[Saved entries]
◇ ◇ ◇

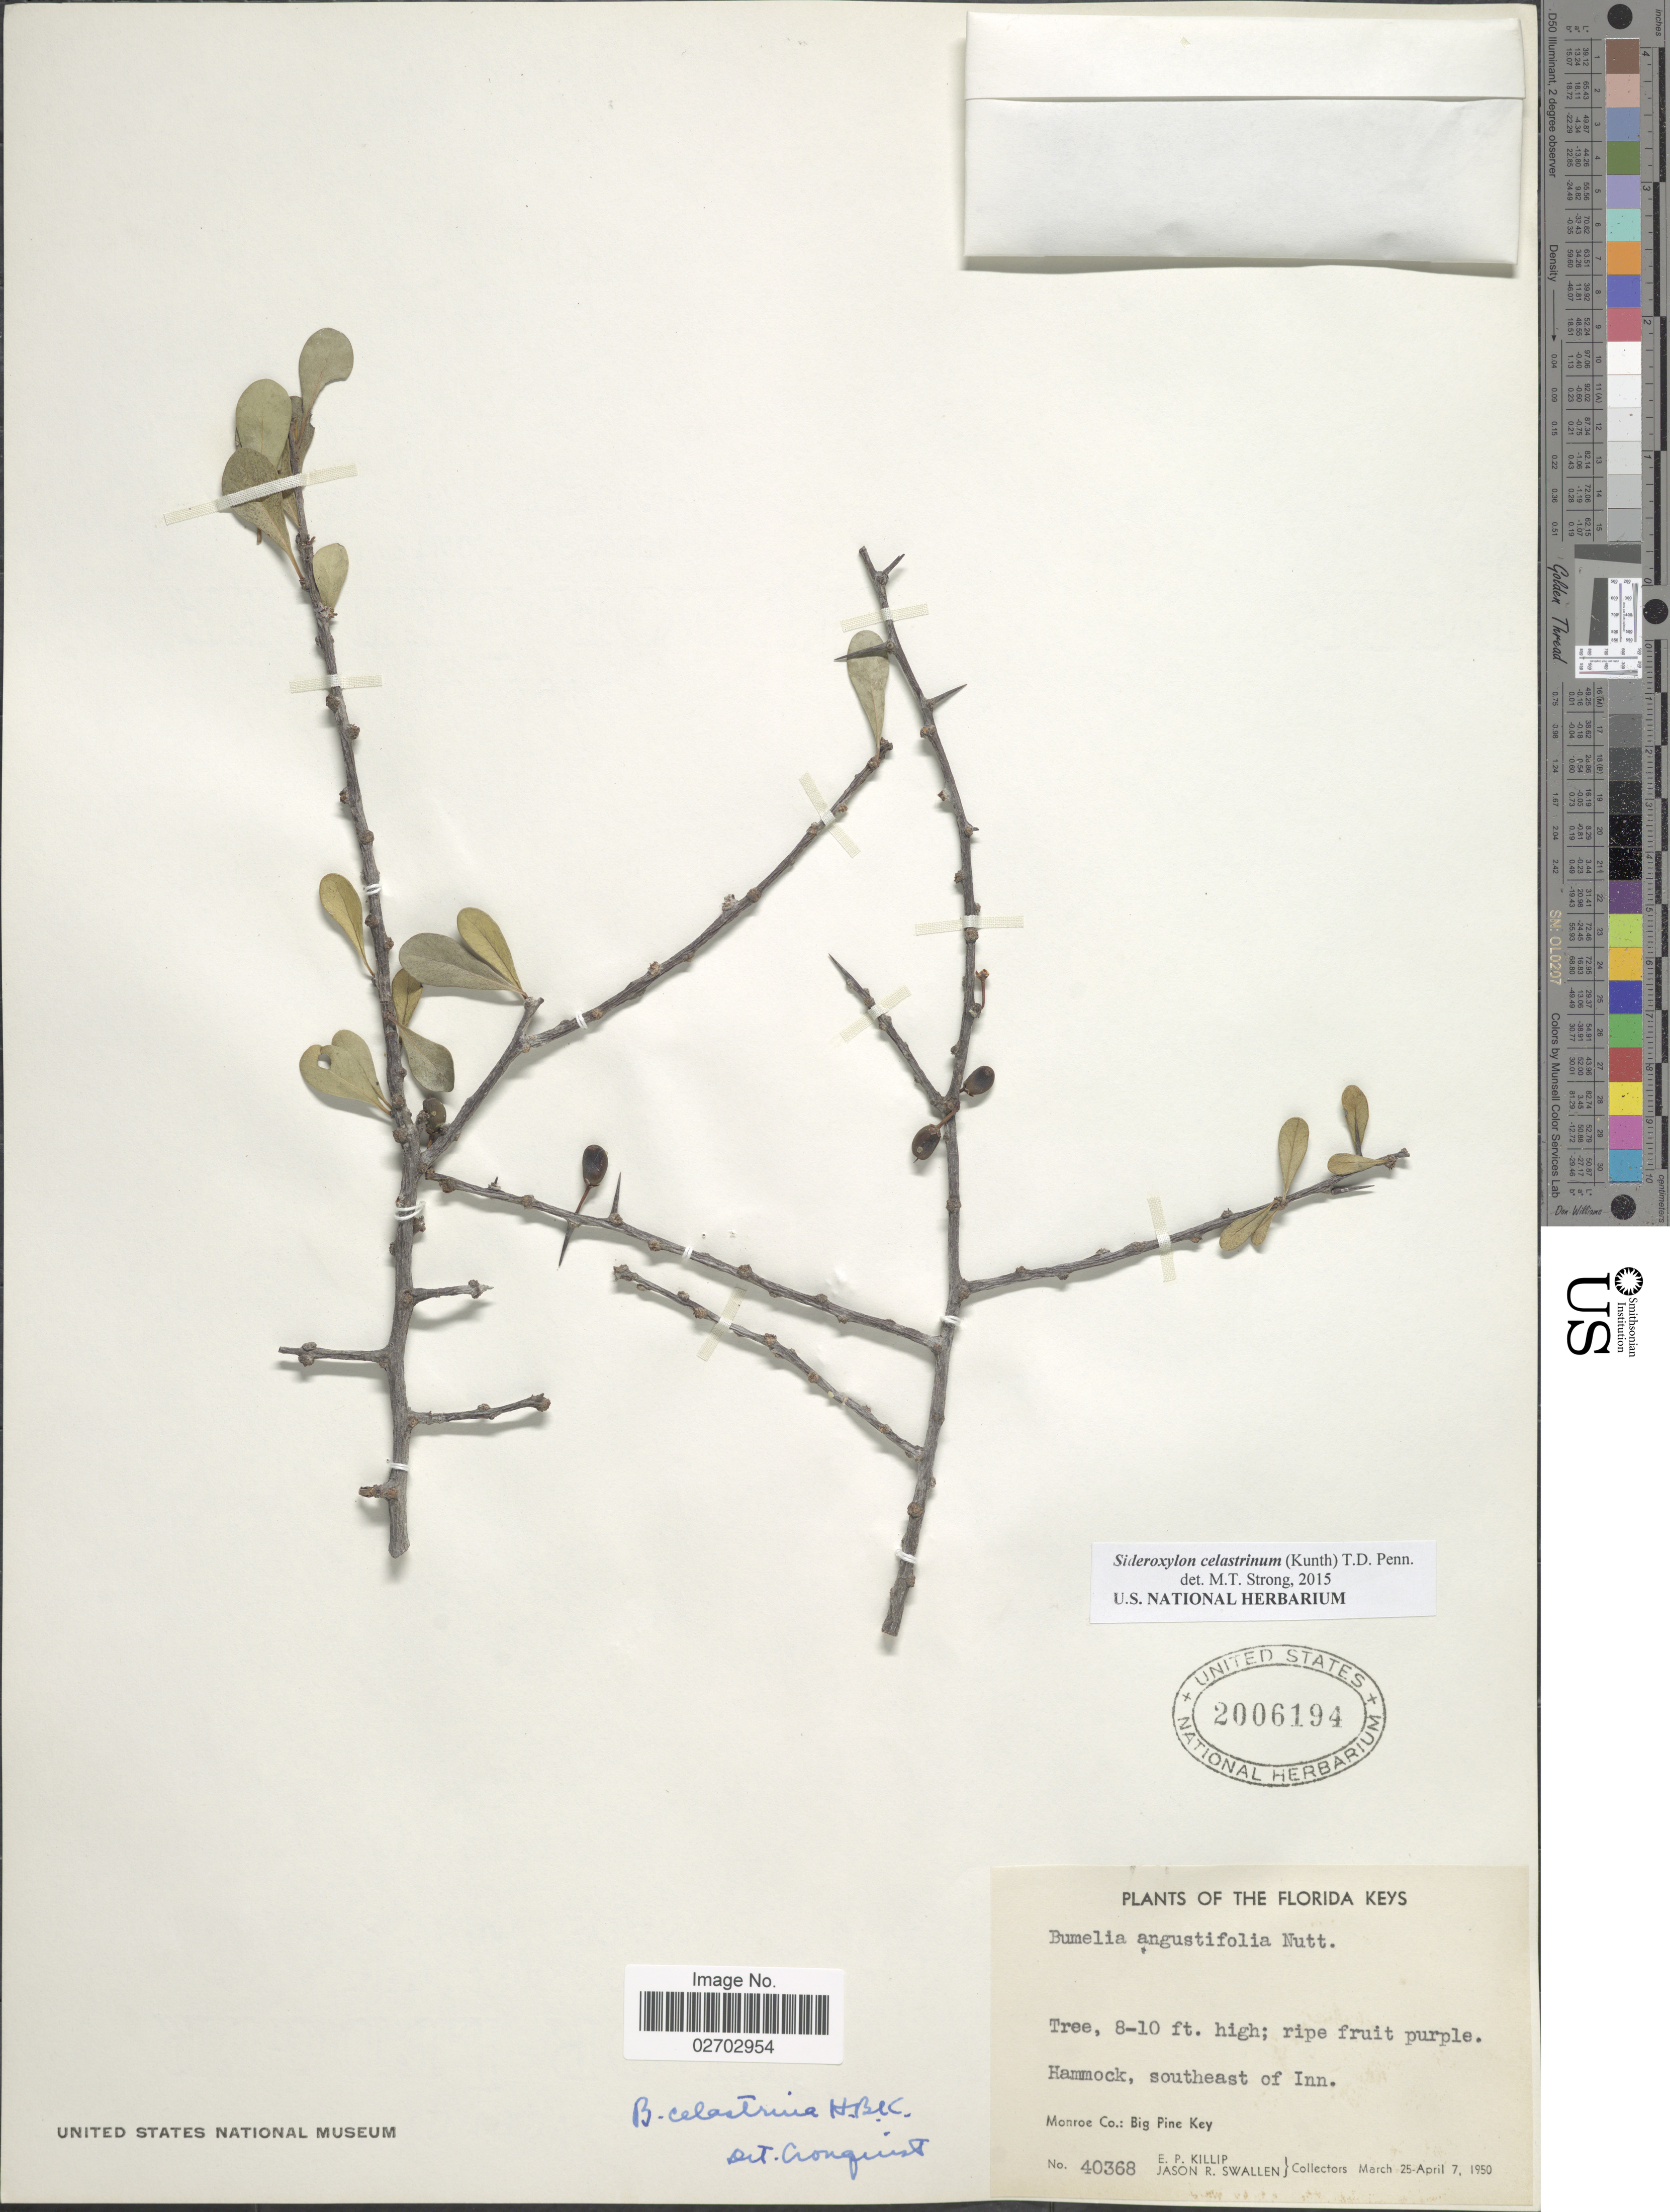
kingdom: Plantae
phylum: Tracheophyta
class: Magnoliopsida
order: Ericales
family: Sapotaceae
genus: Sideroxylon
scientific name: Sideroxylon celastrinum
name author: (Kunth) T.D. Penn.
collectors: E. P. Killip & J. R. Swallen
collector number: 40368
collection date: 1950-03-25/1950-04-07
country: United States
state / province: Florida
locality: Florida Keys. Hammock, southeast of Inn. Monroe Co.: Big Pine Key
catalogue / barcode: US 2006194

◇ ◇ ◇

Stated problem:
Copy every line of the records word for word, omitting the pictures.

Worked answer:
kingdom: Plantae
phylum: Tracheophyta
class: Magnoliopsida
order: Ericales
family: Sapotaceae
genus: Sideroxylon
scientific name: Sideroxylon celastrinum
name author: (Kunth) T.D. Penn.
collectors: E. P. Killip & J. R. Swallen
collector number: 40368
collection date: 1950-03-25/1950-04-07
country: United States
state / province: Florida
locality: Florida Keys. Hammock, southeast of Inn. Monroe Co.: Big Pine Key
catalogue / barcode: US 2006194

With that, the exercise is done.